2. Études et théories
• Maniérisme et baroque
Au début du xixe siècle, on considérait encore généralement le maniérisme comme un style sans importance historique : c'est ainsi que Heinrich Wölfflin (1888) croyait à une évolution ininterrompue du classicisme de la Renaissance au baroque du xviie siècle, termes qui s'opposaient, pour lui, de façon antinomique, comme le classicisme et le romantisme. Cependant C. Gurlitt (1887) avait déjà décrit une Renaissance tardive avec Michel-Ange. Les artistes de cette époque, pour Alois Riegl (1908), ne sont pas de simples copistes, puisqu'ils ont créé un art original, l'art décoratif. H. Busse (1911) croyait aussi à l'existence de cette période intermédiaire. M. Dvorak (1918), en reprenant magistralement toutes ces intuitions, affirmait l'autonomie du style maniériste : pour lui, tandis que les élèves de Raphaël renouvelaient le langage décoratif, une nouvelle peinture religieuse naissait dont la conception était entièrement opposée au rationalisme naturaliste de la Renaissance. Les données essentielles de cet art sont le mouvement, la fantaisie, le drame, le subjectivisme et l'expressionnisme.
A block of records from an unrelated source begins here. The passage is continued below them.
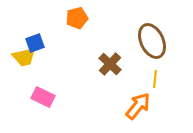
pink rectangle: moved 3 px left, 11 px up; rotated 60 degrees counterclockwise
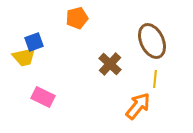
blue square: moved 1 px left, 1 px up
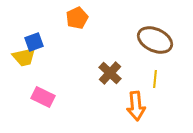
orange pentagon: rotated 10 degrees counterclockwise
brown ellipse: moved 3 px right, 1 px up; rotated 40 degrees counterclockwise
brown cross: moved 9 px down
orange arrow: moved 2 px left; rotated 136 degrees clockwise
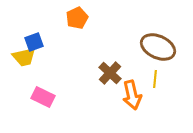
brown ellipse: moved 3 px right, 7 px down
orange arrow: moved 4 px left, 11 px up; rotated 8 degrees counterclockwise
Cette position, brillamment soutenue par Dvorak pour qui l'histoire de la culture est intimement liée à l'histoire des formes, ouvrit le long débat passionné de W. Weisbach (1919-1934) et de N. Pevsner (1921-1928) : le premier soutenant que l'art de la Contre-Réforme est l'art baroque, alors que, pour Pevsner, c'est le maniérisme, dont il valorise, en même temps, certains caractères comme le retour au gothique, par exemple, où, plus tard, G. Weise (1960) verra une caractéristique latente dans tout l'art du xvie siècle (preuve pour lui de son manque d'originalité).
En 1921, Lili Fröhlich-Bum mit l'accent sur une forme esthétique raffinée, différente de la tendance au baroque née de Michel-Ange, celle de l'art pour l'art, issue de Parmesan. En suivant l'influence de Parmesan, elle étudiait un courant stylistique d'une portée internationale qui s'étendait à tous les domaines de l'art.